Pull out every line in the rows below that contains the word "Produkte". Only matches with the same capitalization count.

» GIVEN ENTRIES
--------------------
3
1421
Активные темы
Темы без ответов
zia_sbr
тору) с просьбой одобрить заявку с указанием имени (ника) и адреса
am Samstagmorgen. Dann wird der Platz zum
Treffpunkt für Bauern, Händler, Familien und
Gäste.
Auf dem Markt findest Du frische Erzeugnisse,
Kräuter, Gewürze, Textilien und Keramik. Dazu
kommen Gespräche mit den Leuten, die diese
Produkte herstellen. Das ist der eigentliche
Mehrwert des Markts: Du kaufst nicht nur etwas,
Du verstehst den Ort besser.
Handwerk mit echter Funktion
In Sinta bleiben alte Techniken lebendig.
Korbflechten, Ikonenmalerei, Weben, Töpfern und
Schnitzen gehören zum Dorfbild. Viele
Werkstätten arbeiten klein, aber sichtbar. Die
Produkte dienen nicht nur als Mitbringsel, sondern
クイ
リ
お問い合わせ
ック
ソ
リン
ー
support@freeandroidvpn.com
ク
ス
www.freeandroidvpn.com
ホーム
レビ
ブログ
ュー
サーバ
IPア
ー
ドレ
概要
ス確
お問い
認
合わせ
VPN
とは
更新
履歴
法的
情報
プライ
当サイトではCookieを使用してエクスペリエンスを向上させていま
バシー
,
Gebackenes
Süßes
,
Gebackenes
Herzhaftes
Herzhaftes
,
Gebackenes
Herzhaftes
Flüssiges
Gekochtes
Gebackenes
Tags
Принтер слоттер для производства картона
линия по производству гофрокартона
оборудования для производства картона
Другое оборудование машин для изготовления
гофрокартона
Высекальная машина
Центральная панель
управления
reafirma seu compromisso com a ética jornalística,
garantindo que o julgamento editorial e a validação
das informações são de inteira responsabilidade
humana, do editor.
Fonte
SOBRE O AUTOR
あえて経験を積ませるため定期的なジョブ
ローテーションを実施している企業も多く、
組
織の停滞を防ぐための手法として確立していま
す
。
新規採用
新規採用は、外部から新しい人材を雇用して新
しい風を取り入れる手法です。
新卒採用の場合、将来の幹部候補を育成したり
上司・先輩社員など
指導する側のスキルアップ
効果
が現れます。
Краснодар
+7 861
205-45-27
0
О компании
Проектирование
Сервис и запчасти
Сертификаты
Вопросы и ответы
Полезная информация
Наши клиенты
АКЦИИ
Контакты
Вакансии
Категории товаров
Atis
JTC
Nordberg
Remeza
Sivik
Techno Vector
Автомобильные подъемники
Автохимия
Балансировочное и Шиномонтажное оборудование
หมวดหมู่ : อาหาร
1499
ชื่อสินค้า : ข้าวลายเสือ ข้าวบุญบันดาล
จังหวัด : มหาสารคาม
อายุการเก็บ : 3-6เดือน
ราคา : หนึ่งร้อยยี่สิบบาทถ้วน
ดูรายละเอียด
--------------------
» SOLUTION TO THE PROBLEM
Produkte herstellen. Das ist der eigentliche
Produkte dienen nicht nur als Mitbringsel, sondern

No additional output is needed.